Intervention de Jean-Yves Lagalle

Commission d'enquête Incendie de l'usine Lubrizol — Réunion du 21 novembre 2019 à 15h30
Audition du colonel jean-yves lagalle directeur du service départemental d'incendie et de secours de la seine-maritime sdis76

Jean-Yves Lagalle, colonel, directeur du service départemental d'incendie et de secours de la Seine-Maritime :

Aujourd'hui tel est bien le cas : on assigne aux entreprises Seveso des objectifs portant sur les débits d'eau, les moyens de secours et leur organisation, sans leur imposer des modalités précises.

J'insiste sur le fait que dans de très grands hangars portuaires, il n'y a souvent personne. Sous le vocable Seveso, on trouve une typologie assez variée d'usines, d'entrepôts et de lieux de stockage.

Les pompiers ont, avant tout, besoin immédiatement - dans la première demi-heure du déclenchement du sinistre - d'un interlocuteur fiable qui puisse engager la responsabilité de l'établissement pour constituer très vite des binômes entre pompiers et industriels : c'est fondamental sur le plan tactique.

Sur les sites dont le niveau de risque est le plus élevé, mais aussi sur les autres, la question du renforcement des services internes de pompiers mérite d'être posée. Aujourd'hui, il m'est difficile de répondre plus précisément à cette question mais on a pu bien constater l'efficacité des pompiers privés dans le cas de l'incendie de Lubrizol.

Nous avons également la chance de pouvoir compter, au sein des entreprises, sur des salariés qui sont également pompiers volontaires. Sans trop faire de publicité pour la profession que je représente, il faudrait développer leur recrutement car leur intervention immédiate peut suffire à résorber le sinistre. En effet, tout se joue dès les premières minutes.

Aujourd'hui le système de protection incendie repose très souvent sur des installations fixes, sans intervention humaine, mais lorsque celles-ci sont endommagées par un incendie et deviennent inopérantes, alors on peut faire appel à nous. Mais, en matière de risque Seveso, il ne faut pas mettre tous ses oeufs dans le même panier ou placer toute sa confiance dans des installations fixes.

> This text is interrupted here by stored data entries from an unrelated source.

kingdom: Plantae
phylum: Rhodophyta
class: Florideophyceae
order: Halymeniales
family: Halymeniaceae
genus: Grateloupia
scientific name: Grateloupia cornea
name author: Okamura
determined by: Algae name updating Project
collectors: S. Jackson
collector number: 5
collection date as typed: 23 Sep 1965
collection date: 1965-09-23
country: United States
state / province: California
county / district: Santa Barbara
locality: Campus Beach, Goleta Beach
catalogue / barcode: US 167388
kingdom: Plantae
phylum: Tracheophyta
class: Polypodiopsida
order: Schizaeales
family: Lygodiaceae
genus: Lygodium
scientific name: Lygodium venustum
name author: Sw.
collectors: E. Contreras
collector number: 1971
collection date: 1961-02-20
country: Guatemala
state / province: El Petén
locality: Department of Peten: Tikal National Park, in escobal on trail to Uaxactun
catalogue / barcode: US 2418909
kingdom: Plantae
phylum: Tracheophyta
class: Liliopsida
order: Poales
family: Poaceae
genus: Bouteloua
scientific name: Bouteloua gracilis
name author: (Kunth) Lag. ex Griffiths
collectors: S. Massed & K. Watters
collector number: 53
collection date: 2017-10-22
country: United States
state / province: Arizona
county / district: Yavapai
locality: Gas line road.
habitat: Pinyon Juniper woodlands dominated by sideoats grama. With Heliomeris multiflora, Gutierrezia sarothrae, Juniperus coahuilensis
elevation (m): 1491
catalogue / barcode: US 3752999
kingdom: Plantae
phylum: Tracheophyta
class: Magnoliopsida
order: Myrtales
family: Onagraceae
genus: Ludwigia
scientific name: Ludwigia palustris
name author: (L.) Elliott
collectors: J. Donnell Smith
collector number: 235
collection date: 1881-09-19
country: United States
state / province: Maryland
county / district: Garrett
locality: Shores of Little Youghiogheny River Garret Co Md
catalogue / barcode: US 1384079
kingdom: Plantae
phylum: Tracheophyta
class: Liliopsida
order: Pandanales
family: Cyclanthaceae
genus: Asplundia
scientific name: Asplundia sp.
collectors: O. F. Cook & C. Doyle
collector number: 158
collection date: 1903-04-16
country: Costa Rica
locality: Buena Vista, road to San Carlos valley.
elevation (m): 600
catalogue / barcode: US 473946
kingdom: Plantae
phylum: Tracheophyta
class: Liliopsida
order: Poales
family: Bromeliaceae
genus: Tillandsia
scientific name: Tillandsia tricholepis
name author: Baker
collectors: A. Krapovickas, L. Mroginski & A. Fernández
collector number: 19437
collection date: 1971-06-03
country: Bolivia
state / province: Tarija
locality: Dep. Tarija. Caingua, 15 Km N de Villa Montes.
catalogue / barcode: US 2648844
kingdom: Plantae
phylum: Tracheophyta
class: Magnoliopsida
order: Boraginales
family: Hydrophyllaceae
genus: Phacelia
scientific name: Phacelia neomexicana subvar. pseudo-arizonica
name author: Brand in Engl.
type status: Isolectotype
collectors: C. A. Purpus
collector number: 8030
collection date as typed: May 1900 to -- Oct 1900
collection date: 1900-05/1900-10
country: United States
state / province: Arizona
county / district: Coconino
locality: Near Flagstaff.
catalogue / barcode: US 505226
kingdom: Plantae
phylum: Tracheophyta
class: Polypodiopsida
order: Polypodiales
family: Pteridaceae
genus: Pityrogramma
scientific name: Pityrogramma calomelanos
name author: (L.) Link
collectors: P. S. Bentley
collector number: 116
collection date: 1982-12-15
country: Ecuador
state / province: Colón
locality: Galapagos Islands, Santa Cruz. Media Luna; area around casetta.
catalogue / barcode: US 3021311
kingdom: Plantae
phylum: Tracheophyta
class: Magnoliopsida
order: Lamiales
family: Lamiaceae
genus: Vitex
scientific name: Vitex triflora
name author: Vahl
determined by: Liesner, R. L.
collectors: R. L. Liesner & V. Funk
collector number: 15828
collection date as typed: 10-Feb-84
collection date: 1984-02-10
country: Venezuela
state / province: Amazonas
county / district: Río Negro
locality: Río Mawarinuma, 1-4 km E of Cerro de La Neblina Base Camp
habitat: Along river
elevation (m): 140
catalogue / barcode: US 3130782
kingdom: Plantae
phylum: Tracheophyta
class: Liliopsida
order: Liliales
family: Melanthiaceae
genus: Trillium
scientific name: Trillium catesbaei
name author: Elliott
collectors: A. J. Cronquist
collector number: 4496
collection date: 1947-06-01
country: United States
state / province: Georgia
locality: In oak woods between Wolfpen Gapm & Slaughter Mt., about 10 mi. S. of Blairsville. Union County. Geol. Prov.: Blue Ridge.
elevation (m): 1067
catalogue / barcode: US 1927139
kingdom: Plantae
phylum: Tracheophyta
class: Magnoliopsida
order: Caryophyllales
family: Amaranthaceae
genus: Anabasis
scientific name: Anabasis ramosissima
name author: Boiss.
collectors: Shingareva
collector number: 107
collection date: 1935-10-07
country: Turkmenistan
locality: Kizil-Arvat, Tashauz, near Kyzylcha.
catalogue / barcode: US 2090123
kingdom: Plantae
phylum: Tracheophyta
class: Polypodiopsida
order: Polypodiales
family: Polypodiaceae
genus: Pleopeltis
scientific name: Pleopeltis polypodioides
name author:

De plus, à propos des conventions d'assistance, on constate à l'évidence que le feu ainsi que les fumées ne connaissent pas les frontières administratives et peuvent impacter l'ensemble d'un bassin de risque - c'est à cette échelle qu'il me parait pertinent d'assurer la mutualisation des moyens.

La question de la rétention soulève une véritable difficulté : réglementairement, les industriels doivent disposer de capacités de rétention suffisantes pour pouvoir récupérer leurs propres produits. Si, en plus, les pompiers interviennent avec leurs propres eaux d'extinction, on peut très vite saturer ces zones de rétention. Or, aujourd'hui, des moyens simples peuvent être mis en oeuvre pour créer des zones de rétention supplémentaires : les architectes savent organiser l'espace pour en aménager avec des pentes ou des trottoirs surélevés. Cela est d'autant plus souhaitable que nos eaux d'incendie deviennent des polluants. Comme cela s'est produit chez Lubrizol, j'ai d'abord donné la priorité à l'extinction de l'incendie tout en sachant que nous allions générer de la pollution. J'ai ensuite signalé au Préfet qu'il fallait gérer une alternative : en diminuant le débit d'eau on risquait d'augmenter le volume de feu et les projections de fumées. Heureusement, dès 11 heures nous avons pu nous appuyer sur les moyens du Port de Rouen et du plan Polmar. Par conséquent, j'estime souhaitable de prendre en compte dans les dispositifs de rétention non seulement les produits industriels mais également les eaux d'incendie des sapeurs-pompiers. Il est en effet difficile, dans l'urgence de l'action, de combattre plusieurs fronts - l'extinction et la pollution - à la fois.